2012年に京都府出身の幼なじみで結ばれたHAPPY、8月6日には初対面のご挨拶として、ファーストアルバム『HELLO』が届けられた。

先行してシングル発売され、加藤マニ氏が監督を務めた「Lucy」のMVを見てみる。

3月にテキサス州オースティンで開催された<SXSW 2014>を含むアメリカツアー<Japan Nite US Tour 2014>に帯同し撮影した映像から制作されたロードムービー風のMVからは、ライブ映像やアメリカでの活動を楽しんでいた彼らの姿が写っている。

先に本誌BELONGで展開されたインタビューににおいて「今のHAPPYの現状のフルコースって感じのアルバム」という言葉が出ているように、いま彼らの全てがここに入っていると言っていい。

というより、メジャーデビューのファーストアルバムならそうであるのは間違いないのだが、より末恐ろしいのは、これからの彼らの姿が今作からは全く予測ができないことだ。

「LUCY」や「Wake Up」などの60’s~70’sのサイケデリックめいたロックサウンド、「Pity Xmas」や「Lift This Weight」のようなドラムマシンを用いたダンスサウンド(個人的にはこの2曲はかなり好み)など、

平成生まれかつYoutube世代らしい時代を超えたサウンドメイクと完成度には驚かされる。
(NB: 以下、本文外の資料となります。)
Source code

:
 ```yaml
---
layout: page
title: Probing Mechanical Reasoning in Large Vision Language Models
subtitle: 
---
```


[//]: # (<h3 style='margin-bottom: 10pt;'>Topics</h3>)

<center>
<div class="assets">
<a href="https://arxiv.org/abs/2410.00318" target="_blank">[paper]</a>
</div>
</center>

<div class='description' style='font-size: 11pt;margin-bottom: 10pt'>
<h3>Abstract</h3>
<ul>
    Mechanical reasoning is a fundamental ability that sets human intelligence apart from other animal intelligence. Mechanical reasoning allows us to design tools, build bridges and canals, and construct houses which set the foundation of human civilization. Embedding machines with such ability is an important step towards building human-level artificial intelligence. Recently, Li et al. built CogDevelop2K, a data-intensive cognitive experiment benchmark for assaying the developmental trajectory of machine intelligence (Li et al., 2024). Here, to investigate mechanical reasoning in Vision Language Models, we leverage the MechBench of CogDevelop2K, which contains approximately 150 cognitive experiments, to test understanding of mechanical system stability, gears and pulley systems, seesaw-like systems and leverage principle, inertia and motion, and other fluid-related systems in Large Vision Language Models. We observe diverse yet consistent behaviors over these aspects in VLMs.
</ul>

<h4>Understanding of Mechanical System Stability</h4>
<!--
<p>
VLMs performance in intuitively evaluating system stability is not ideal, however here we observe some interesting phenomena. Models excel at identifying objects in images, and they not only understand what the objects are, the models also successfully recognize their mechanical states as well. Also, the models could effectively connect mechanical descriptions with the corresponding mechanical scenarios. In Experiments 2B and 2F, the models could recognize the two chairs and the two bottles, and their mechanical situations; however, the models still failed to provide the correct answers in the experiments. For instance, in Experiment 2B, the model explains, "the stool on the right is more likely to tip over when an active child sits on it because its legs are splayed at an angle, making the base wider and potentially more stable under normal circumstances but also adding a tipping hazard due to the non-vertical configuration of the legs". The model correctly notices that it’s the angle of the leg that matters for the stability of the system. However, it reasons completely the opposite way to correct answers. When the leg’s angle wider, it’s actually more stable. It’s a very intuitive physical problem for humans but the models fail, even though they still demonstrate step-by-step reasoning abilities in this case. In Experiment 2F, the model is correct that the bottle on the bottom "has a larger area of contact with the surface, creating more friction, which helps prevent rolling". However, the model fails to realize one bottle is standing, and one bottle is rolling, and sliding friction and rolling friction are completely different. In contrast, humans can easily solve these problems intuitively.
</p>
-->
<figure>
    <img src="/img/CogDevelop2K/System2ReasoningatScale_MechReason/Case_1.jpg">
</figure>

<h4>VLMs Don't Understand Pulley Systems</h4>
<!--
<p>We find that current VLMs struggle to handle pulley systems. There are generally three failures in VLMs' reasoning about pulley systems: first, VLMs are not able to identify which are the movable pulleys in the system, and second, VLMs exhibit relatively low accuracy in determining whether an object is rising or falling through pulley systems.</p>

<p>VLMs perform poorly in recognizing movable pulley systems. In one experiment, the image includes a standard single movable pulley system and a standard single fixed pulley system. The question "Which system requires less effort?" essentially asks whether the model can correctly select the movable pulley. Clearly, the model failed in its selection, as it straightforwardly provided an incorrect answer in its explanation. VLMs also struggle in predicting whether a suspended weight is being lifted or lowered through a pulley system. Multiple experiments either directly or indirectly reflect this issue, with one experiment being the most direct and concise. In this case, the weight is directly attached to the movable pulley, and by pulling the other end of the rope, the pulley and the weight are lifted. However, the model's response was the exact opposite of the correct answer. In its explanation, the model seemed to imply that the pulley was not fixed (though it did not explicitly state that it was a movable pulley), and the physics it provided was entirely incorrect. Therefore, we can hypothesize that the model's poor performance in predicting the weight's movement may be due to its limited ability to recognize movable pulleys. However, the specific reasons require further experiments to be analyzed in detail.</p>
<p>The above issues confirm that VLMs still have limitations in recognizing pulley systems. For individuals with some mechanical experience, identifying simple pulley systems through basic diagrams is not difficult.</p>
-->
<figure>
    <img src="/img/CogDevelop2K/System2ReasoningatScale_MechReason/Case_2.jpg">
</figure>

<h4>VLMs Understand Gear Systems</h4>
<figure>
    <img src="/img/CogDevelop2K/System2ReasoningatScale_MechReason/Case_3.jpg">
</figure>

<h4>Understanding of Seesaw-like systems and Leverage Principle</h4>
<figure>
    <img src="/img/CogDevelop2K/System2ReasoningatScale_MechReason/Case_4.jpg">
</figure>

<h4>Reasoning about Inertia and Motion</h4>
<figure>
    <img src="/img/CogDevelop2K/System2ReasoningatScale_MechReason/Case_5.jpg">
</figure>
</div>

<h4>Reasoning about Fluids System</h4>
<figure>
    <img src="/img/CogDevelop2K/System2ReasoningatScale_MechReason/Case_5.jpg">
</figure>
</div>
だが、結成からわずか2年足らず、その間に生み出された本作10曲からは、アコースティックギターを手にとって弾き語っても十分に聴かせてしまうほどにアクの強いメロディライン、

全く定型的でない曲構成、ボーカルを取るAlecとRicのすこしだけ先の細いボーカルとコーラスワーク、まるでフォーク・シンガーの姿が見えてくるようでもあるのが面白い。

京都出身でフォーキーな素養に色々な音楽性を感じさせる・・・とくれば、もしや彼らはくるりのようになっていくのかもしれないが、先にも書いたようにまったくこの先が読めない。

より雑多な音楽性を血肉化することも、世情を切り落とした詩情を宿らせることも、彼らの視界には写っていると思う、これだけHAPPYな可能性を持ったバンドも、そうはいないのではないだろうか。